(2016年2月1日付 英フィナンシャル・タイムズ紙)

複数の危機に一度に見舞われた欧州は打開策を見いだせるのか (c) Can Stock Photo

 今日の欧州のシステミックリスクについてはどのように考えるべきなのだろうか。欧州連合(EU)は、危機管理でまずまずの成功を収めている。しかし、今のように複数の危機が交差している時には、難局を何とか切り抜ける能力さえも限界に達しつつある。

 この問題が最もはっきり分かるのはギリシャだ。
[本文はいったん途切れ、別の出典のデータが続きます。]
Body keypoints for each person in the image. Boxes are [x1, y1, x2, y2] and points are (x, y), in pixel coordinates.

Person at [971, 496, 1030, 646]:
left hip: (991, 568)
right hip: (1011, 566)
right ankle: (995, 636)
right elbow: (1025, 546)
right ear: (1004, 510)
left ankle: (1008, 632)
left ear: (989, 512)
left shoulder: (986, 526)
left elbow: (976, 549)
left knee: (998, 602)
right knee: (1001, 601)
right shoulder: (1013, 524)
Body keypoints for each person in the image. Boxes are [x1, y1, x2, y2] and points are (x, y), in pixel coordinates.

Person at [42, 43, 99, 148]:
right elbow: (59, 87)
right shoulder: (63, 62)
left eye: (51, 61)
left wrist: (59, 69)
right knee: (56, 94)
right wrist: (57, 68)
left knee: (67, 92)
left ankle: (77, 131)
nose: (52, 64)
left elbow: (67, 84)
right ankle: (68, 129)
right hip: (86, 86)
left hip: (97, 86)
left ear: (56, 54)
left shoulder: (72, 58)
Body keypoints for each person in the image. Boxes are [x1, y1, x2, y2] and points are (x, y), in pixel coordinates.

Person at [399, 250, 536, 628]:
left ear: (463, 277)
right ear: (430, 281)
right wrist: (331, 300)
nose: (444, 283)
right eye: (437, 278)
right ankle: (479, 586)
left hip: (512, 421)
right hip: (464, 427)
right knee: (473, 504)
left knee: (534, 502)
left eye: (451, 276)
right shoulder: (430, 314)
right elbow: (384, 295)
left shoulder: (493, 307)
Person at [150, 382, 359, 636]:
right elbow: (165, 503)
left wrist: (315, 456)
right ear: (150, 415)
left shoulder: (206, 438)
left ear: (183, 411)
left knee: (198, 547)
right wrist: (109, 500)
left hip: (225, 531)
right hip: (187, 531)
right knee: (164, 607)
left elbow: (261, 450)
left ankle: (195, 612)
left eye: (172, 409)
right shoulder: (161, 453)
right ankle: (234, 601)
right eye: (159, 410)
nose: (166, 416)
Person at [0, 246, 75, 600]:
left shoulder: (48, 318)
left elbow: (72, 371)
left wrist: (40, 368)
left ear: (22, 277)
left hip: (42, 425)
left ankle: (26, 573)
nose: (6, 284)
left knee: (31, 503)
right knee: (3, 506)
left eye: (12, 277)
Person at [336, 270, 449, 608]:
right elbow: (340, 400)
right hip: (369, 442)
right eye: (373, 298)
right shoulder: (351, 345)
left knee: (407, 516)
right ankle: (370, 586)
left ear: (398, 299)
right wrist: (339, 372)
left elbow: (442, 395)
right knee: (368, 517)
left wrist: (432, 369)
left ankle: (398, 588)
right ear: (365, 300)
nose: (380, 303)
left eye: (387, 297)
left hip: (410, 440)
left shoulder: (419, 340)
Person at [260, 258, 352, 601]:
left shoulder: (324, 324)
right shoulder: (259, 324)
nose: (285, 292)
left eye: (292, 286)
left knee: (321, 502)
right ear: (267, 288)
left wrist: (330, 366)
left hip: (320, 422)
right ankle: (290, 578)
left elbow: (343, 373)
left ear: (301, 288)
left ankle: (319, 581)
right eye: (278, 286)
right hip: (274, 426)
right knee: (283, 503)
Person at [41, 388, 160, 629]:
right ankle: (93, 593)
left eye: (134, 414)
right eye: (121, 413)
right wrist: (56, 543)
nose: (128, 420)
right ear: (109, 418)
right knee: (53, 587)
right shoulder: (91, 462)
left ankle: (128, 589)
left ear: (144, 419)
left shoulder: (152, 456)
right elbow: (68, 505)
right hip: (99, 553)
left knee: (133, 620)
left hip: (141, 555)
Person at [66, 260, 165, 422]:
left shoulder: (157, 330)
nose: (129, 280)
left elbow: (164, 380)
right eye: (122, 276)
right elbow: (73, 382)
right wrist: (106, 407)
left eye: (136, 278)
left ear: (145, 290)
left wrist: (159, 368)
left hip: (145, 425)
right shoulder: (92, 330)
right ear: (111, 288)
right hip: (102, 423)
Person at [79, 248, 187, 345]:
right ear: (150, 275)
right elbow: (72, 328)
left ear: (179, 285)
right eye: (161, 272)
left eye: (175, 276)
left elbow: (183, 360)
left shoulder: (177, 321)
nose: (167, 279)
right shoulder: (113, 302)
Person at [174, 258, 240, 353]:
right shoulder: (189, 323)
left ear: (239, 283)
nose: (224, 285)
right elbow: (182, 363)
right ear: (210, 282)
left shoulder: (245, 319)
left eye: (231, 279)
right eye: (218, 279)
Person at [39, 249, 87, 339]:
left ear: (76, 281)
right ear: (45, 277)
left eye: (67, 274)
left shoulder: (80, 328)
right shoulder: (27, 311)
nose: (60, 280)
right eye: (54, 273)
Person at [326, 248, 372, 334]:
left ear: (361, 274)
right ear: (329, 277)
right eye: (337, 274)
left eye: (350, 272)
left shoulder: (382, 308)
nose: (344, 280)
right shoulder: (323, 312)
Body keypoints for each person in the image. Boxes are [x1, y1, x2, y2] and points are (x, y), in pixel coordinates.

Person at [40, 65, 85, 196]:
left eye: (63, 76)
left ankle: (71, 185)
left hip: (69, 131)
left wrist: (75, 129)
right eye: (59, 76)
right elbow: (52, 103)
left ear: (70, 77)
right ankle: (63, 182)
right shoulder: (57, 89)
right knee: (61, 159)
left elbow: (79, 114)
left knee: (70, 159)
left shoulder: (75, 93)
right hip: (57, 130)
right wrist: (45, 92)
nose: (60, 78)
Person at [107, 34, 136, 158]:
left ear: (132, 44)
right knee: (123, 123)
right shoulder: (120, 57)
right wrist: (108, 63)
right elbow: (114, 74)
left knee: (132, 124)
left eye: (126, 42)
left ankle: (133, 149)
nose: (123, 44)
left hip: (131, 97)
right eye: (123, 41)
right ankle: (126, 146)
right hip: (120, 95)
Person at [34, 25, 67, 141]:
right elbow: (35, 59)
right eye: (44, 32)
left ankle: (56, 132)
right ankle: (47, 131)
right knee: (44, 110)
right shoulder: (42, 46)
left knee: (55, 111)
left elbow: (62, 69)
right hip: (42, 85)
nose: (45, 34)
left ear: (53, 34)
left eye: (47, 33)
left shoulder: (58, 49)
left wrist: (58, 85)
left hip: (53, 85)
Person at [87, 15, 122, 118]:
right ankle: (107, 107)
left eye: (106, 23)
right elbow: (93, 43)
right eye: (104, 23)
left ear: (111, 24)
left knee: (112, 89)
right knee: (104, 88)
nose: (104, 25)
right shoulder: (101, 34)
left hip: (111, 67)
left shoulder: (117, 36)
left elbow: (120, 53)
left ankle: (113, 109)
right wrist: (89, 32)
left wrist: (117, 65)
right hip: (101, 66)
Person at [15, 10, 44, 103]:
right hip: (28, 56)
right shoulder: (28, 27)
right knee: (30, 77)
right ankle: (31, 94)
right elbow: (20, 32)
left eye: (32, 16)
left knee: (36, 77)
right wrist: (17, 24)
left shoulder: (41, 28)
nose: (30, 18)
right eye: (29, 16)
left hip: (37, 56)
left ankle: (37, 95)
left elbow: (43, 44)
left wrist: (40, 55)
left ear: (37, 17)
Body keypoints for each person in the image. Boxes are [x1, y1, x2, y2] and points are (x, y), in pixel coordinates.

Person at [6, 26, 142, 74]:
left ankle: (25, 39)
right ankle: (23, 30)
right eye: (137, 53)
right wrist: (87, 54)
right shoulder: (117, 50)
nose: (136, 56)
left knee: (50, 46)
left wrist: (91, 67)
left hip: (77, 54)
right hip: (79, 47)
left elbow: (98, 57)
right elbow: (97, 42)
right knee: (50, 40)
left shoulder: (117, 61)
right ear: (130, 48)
この国は、経済のメルトダウンと難民危機の両方に取り組んでいるが、ほかのEU諸国からは大した支援を受けていない。

 欧州委員会が先週、国境を管理できていないとギリシャ政府を批判する報告書を出した時には、マケドニアがギリシャとの国境検問所を封鎖する決断を一方的に下し、数千人の難民が国境のギリシャ側で立ち往生することになった。
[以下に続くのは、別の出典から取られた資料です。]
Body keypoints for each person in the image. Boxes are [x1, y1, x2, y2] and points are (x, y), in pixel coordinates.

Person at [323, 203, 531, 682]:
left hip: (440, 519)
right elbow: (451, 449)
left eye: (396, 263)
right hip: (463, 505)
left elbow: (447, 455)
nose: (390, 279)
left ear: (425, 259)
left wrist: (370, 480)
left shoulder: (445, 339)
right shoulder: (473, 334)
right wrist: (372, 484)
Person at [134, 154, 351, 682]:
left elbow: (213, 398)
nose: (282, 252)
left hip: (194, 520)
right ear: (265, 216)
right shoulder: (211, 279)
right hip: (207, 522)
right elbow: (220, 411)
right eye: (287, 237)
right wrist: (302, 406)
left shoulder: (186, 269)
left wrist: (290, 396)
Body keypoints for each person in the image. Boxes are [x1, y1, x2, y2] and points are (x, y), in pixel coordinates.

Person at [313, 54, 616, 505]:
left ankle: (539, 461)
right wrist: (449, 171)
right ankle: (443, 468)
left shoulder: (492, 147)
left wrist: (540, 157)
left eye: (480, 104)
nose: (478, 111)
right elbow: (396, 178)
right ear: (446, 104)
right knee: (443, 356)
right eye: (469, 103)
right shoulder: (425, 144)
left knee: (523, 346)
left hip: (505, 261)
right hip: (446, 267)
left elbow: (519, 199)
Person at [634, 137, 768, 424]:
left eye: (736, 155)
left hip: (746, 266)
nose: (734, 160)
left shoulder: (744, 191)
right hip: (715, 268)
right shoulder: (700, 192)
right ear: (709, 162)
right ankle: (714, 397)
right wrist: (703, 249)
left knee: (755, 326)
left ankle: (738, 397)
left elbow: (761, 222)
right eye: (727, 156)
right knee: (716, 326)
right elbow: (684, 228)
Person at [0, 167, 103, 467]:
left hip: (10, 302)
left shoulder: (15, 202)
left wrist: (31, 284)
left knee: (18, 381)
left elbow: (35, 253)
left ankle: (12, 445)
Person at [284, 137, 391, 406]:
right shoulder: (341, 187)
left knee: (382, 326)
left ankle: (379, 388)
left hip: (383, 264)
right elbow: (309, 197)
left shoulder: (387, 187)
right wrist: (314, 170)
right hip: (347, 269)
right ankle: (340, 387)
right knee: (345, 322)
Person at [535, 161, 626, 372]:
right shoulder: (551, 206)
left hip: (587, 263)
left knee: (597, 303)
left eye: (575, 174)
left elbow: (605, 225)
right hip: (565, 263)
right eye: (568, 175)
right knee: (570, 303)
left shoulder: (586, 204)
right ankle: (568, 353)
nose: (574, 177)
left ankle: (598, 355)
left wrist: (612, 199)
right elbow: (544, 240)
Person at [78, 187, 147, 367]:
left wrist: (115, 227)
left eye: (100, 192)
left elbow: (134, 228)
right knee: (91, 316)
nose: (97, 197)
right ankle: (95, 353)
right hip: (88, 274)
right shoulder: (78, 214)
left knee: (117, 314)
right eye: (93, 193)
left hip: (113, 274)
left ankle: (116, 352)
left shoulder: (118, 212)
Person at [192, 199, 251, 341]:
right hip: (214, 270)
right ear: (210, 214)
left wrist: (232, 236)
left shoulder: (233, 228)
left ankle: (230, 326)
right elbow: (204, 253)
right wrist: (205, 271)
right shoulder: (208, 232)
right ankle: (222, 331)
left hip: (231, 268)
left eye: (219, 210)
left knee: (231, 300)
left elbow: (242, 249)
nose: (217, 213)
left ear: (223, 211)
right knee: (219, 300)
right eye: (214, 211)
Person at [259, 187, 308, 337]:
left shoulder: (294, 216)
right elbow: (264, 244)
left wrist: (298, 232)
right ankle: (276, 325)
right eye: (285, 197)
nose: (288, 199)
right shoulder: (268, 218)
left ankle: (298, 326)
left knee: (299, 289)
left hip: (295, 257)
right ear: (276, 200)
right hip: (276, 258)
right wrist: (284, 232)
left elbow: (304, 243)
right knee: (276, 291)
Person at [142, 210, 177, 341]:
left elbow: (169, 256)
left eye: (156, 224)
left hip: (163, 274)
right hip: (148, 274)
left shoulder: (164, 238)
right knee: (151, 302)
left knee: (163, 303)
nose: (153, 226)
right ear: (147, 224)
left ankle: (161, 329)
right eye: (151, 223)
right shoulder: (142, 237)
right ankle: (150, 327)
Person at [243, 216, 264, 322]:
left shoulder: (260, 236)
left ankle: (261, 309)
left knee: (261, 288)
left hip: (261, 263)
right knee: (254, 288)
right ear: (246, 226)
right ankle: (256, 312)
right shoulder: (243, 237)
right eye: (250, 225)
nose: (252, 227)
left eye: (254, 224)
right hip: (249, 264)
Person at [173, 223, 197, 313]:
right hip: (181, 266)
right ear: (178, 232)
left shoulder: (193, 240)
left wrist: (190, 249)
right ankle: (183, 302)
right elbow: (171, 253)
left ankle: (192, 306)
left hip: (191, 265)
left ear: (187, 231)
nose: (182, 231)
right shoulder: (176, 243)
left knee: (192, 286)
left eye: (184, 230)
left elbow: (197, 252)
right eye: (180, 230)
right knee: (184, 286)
 一方、アテネでは議会が年金改革を議論していた。金融面の生命維持を続ける対価として債権者たちから強いられた措置だ。

 ギリシャは、最も厳しい事例ではあるかもしれないが、複数の危機に同時に見舞われている唯一の国ではない。このジレンマに直面している国々の中で最も重要だというわけでもない。最も重要な国はイタリアだ。

ユーロ圏における長期的な持続可能性

 ローマが抱える問題はギリシャのそれとは異なるものの、イタリア経済のパフォーマンスがこれから、そうなる理由がないのに奇跡的に改善するとでも考えない限り、ユーロ圏におけるイタリアの長期的な持続可能性はギリシャと同じくらい不透明だ。

 イタリアは昨年、北アフリカからの難民の増加に圧倒された。そのうえ、数々の経済問題に直面している。生産性が過去15年間伸びていないこと、公的部門の債務が積み上がっているために政府が財政政策を発動する余地が事実上ないこと、銀行システムが2000億ユーロもの不良債権を抱えており、それ以外にも問題債権に分類される貸付債権が1500億ユーロ存在することなどだ。

 おまけに、主要な野党3党は皆、一度はユーロ圏にとどまることに疑問を呈したことがある。この3党のいずれかが近い将来に政権を握ることはなさそうだが、これらの諸問題を解決しようにも、イタリアがそれに充てられる時間に限りがあることは明白だ。